TSAI_END2.0-Assignment-8

Assignment Instructions -

Refer to this Repo here.

You are going to refactor this repo in the next 3 sessions. In the current assignment, change the 2 and 3 (optional 4, 500 additional points) such that is uses none of the legacy stuff
It MUST use Multi30k dataset from torchtext
uses yield_token, and other code that we wrote
Once done, proceed to answer questions in the Assignment-Submission Page.

Modern Way of Training NLP Models Using Pytorch

Loading the Dataset -

PyTorch provides two data primitives: torch.utils.data.DataLoader and torch.utils.data.Dataset that allows us to use preloaded datasets as well as your own data. Dataset stores the samples and their corresponding labels, and DataLoader wraps an iterable around the Dataset to enable easy access to the samples.

But What are pytorch Datasets?

PyTorch Datasets are just things that have a length and are indexable so that len(dataset) will work and dataset[index] will return a tuple of (x,y).

Pytorch’s data sets have "dunder/magic methods" __getitem__ (for dataset[index] functionality) and __len__ (for len(dataset) functionality).

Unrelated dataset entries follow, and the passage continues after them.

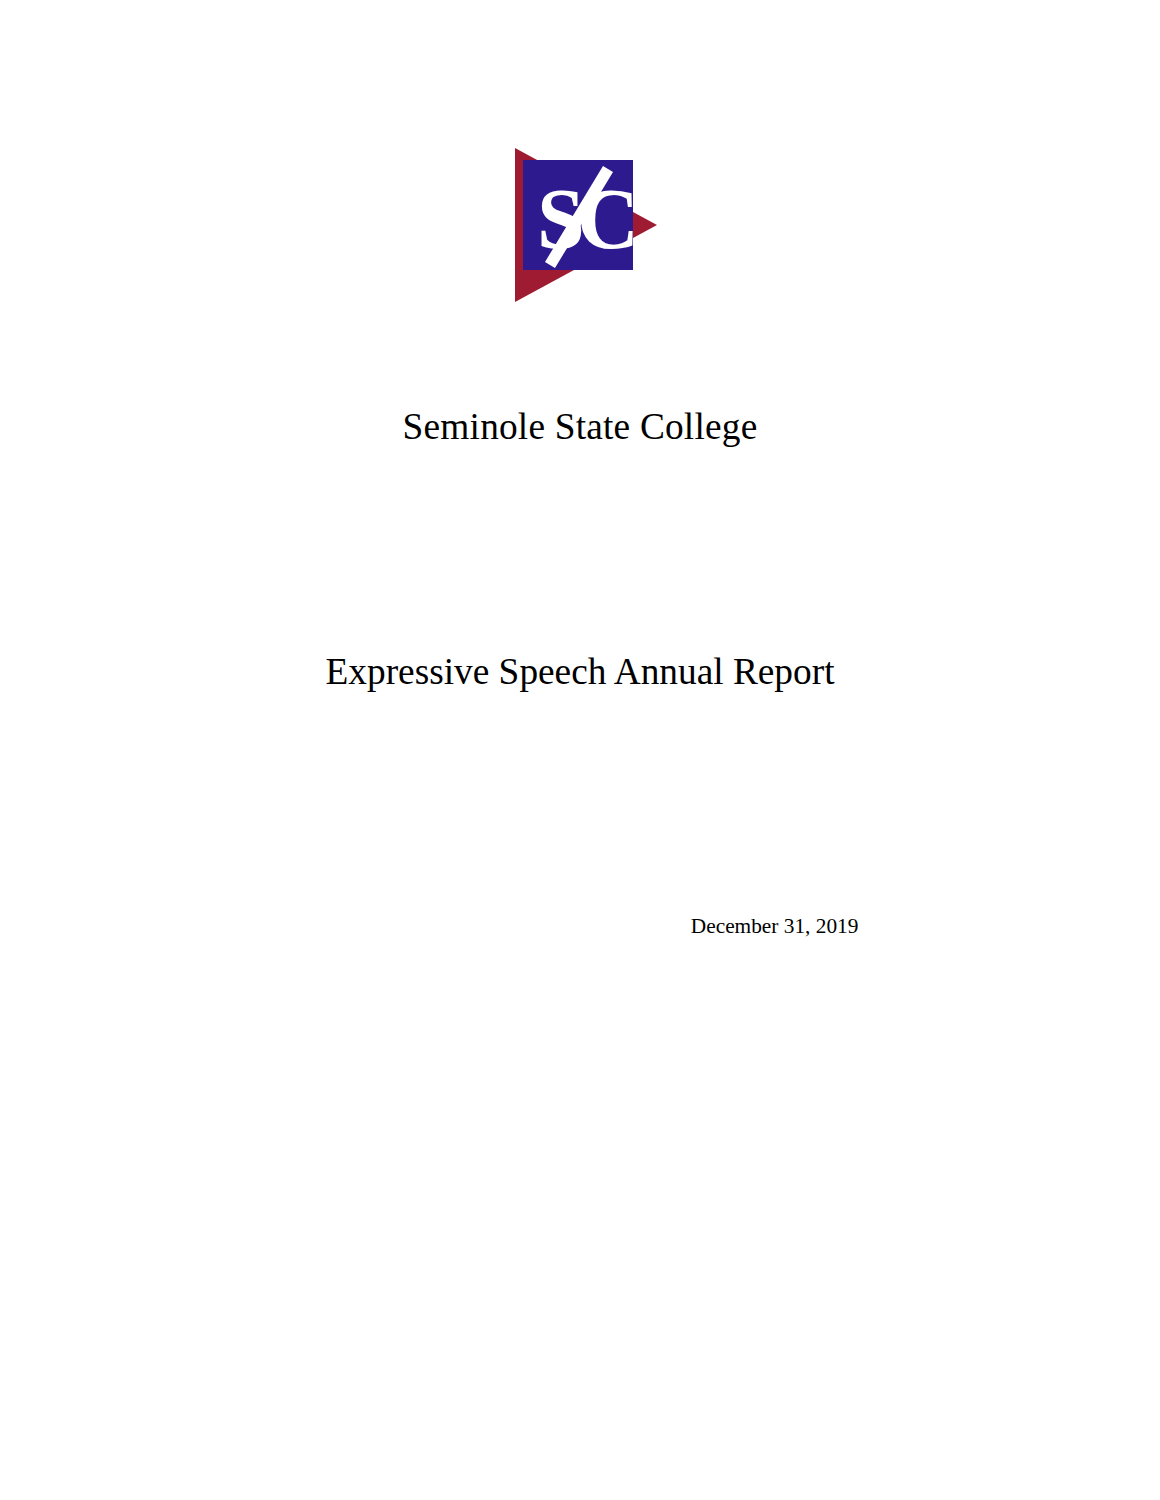Seminole State College logo: red triangle behind a blue square with white S and C letters S C
Seminole State College
Expressive Speech Annual Report
December 31, 2019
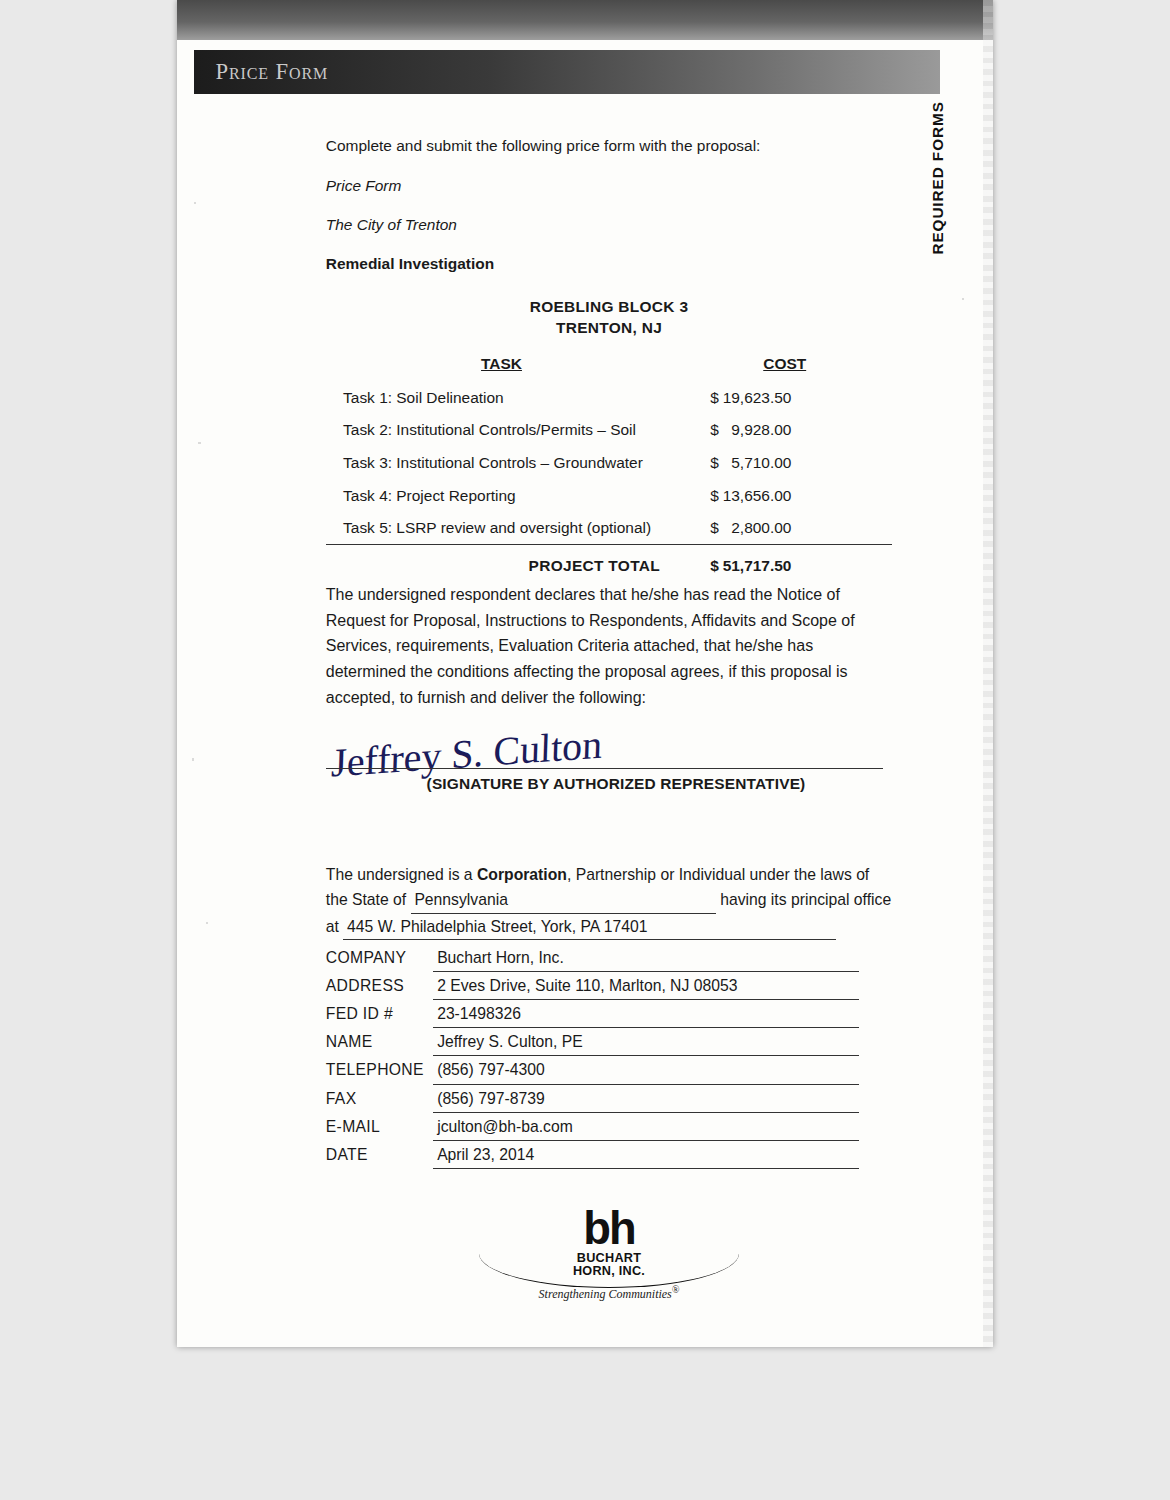REQUIRED FORMS
Price Form
Complete and submit the following price form with the proposal:
Price Form
The City of Trenton
Remedial Investigation
ROEBLING BLOCK 3
TRENTON, NJ
| TASK | COST |
| --- | --- |
| Task 1: Soil Delineation | $ | 19,623.50 |
| Task 2: Institutional Controls/Permits – Soil | $ | 9,928.00 |
| Task 3: Institutional Controls – Groundwater | $ | 5,710.00 |
| Task 4: Project Reporting | $ | 13,656.00 |
| Task 5: LSRP review and oversight (optional) | $ | 2,800.00 |
| PROJECT TOTAL | $ | 51,717.50 |
The undersigned respondent declares that he/she has read the Notice of Request for Proposal, Instructions to Respondents, Affidavits and Scope of Services, requirements, Evaluation Criteria attached, that he/she has determined the conditions affecting the proposal agrees, if this proposal is accepted, to furnish and deliver the following:
Jeffrey S. Culton
(SIGNATURE BY AUTHORIZED REPRESENTATIVE)
The undersigned is a Corporation, Partnership or Individual under the laws of the State of Pennsylvania having its principal office at 445 W. Philadelphia Street, York, PA 17401
COMPANY Buchart Horn, Inc. ADDRESS 2 Eves Drive, Suite 110, Marlton, NJ 08053 FED ID #23-1498326 NAME Jeffrey S. Culton, PE TELEPHONE(856) 797-4300 FAX(856) 797-8739 E-MAIL jculton@bh-ba.com DATE April 23, 2014
bh
BUCHART
HORN, INC.
Strengthening Communities®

We can also create our own custom dataset class, our dataset class must have implementation of getitem and len to work with map-style datasets.

Let's write a custom dataset class to load our question/answer dataset -


  "Custom Dataset class to load QnA data"

  def __init__(self,src, tgt,path):

      self.df = pd.read_csv(path,sep='\t',encoding='iso-8859-1')   # read the data
      self.df = self.df[['Question','Answer']].dropna().reset_index(drop=True)   # drop the null values from the dataset

      self.src = self.df[src]   # source column or Questions
      self.tgt = self.df[tgt]   # target column or Answers

  def __len__(self):
      return len(self.tgt)   # return the length of dataset

  def __getitem__(self, idx):  # returns a dictionary of questions and answers
      src = self.src[idx]
      tgt = self.tgt[idx]
      sample = {"SRC":src,"TGT" :tgt}   
      return sample

data = CustomTextDataset('Question','Answer','/content/full_question_answer_data.txt')
next(iter(data))

output : {'SRC': 'Was Abraham Lincoln the sixteenth President of the United States?',
          'TGT': 'yes'}

DataLoader

This is main vehicle to help us to sample data from our data source, with my limited understanding, these are the key points:

Manage multi-process fetching
Sample data from dataset as small batches
transform data with collate_fn()
pin memory (for GPU memory performance)

How does DataLoader sample data?

High level idea is, it check what style of dataset (iterator / map) and iterate through calling iter() (for iterator style dataset) or sample a set of index and query the getitem() (for map style dataset).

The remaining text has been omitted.